By Adriana Barrera and David Alire Garcia
MEXICO CITY (Reuters) - Royal Dutch Shell, one of the world's largest oil companies, is most interested in new oil and gas projects in the deep waters of the Gulf of Mexico following a major sector opening finalized earlier this year, a top executive said on Tuesday.
In the near term, Shell is eying potential deep water tie-ups with Mexican oil company Pemex in the Trion and Exploratus fields located within the Perdido Fold Belt, which straddles the U.S.-Mexico maritime border in the Gulf.
"I get very enthusiastic about that because I see huge potential there," Marvin Odum, Shell's upstream Americas director, told Reuters in an interview.
The energy reform signed into law in August promises to stem a decade-long slide in crude output in Mexico, where production hovers around 2.35 million barrels per day (bpd).
Pemex has said it will seek to operate the smaller Exploratus field along with other partners, while it seeks a private partner to operate Trion.
Odum said Shell, the top deep water producer in U.S. territorial waters of the Gulf at about 400,000 bpd, would be open to either arrangement.
He said yet-to-be determined fiscal terms of the projects will be "the No.1 issue for us” as Shell evaluates investment opportunities.

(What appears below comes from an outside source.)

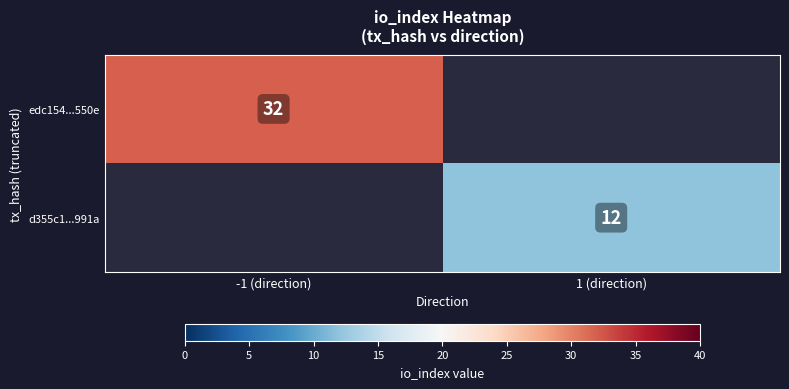

The value of d355c1...991a at 1 (direction) is 16. True or false?

False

Mexico’s finance ministry will set those terms next year.
Odum, also a member of Shell’s executive committee that makes investment decisions, noted that the government take in deep waters of the U.S. Gulf averages between 47 to 53 percent of a project's revenue, and that projects on the Mexican side would need to be competitive to make the cut.
He added that the Perdido Fold Belt’s extension into Mexico offers very similar geology to several U.S. fields Shell currently operates nearby.
"You would expect (the Perdido geology in Mexico) to be a very direct analog," he said.
The executive added that the company’s network of platforms and pipelines on the U.S. side of the Gulf could allow for would-be Mexican production to be processed there at considerable savings.
"The ability to tie-back and produce more resources through the same structure is a huge benefit," he said, referring to hoses that link new wells to a platform that separates out crude, water and gas.